Altered emotion regulation capacity in social phobia as a function of comorbidity

Burklund, Lisa J.; Craske, Michelle G.; Taylor, Shelley E.; Lieberman, Matthew D.
February 2015
Social Cognitive & Affective Neuroscience;Feb2015, Vol. 10 Issue 2, p199
Academic Journal
Social phobia (SP) has been associated with amygdala hyperreactivity to fear-relevant stimuli. However, little is known about the neural basis of SP individuals’ capacity to downregulate their responses to such stimuli and how such regulation varies as a function of comorbid depression and anxiety. We completed an functional magnetic resonance imaging (fMRI) study wherein SP participants without comorbidity (n = 30), with comorbid depression (n = 18) and with comorbid anxiety (n = 19) and healthy controls (n = 15) were scanned while completing an affect labeling emotion regulation task. Individuals with SP as a whole exhibited a reversal of the pattern observed in healthy controls in that they showed upregulation of amygdala activity during affect labeling.
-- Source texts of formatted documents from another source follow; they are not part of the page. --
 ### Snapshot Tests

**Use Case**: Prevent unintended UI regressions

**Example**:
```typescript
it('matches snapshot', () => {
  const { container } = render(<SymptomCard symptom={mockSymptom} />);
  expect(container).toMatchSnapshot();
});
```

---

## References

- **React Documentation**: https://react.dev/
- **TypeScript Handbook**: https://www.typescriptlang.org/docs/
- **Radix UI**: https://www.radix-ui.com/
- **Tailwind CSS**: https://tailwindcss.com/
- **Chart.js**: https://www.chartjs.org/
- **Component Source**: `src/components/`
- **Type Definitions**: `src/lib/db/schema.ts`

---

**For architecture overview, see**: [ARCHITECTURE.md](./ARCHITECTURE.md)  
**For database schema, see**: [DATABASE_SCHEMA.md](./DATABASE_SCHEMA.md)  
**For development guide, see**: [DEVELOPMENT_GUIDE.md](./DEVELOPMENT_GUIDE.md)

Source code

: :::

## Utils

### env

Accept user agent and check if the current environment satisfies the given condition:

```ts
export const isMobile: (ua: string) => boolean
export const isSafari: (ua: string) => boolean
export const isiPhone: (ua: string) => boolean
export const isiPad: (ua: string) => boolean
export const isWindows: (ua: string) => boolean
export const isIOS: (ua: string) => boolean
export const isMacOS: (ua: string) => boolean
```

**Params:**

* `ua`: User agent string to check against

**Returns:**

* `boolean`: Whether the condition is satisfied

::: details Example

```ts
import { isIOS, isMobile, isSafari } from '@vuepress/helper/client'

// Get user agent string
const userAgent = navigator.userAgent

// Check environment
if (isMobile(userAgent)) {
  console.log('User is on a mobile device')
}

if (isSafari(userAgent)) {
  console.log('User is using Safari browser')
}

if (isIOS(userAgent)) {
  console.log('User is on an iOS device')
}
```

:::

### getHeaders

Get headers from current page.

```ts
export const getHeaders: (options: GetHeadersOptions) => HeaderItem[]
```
However, subsequent analyses revealed a more complex picture based on comorbidity type. Although none of the SP subgroups showed the normative pattern of amygdala downregulation, it was those with comorbid depression specifically who showed significant upregulation. Effects could not be attributed to differences in task performance, amygdala reactivity or right ventral lateral prefrontal cortex (RVLPFC) engagement, but may stem from dysfunctional communication between amygdala and RVLPFC. Furthermore, the particularly altered emotion regulation seen in those with comorbid depression could not be fully explained by symptom severity or state anxiety. Results reveal altered emotion regulation in SP, especially when comorbid with depression.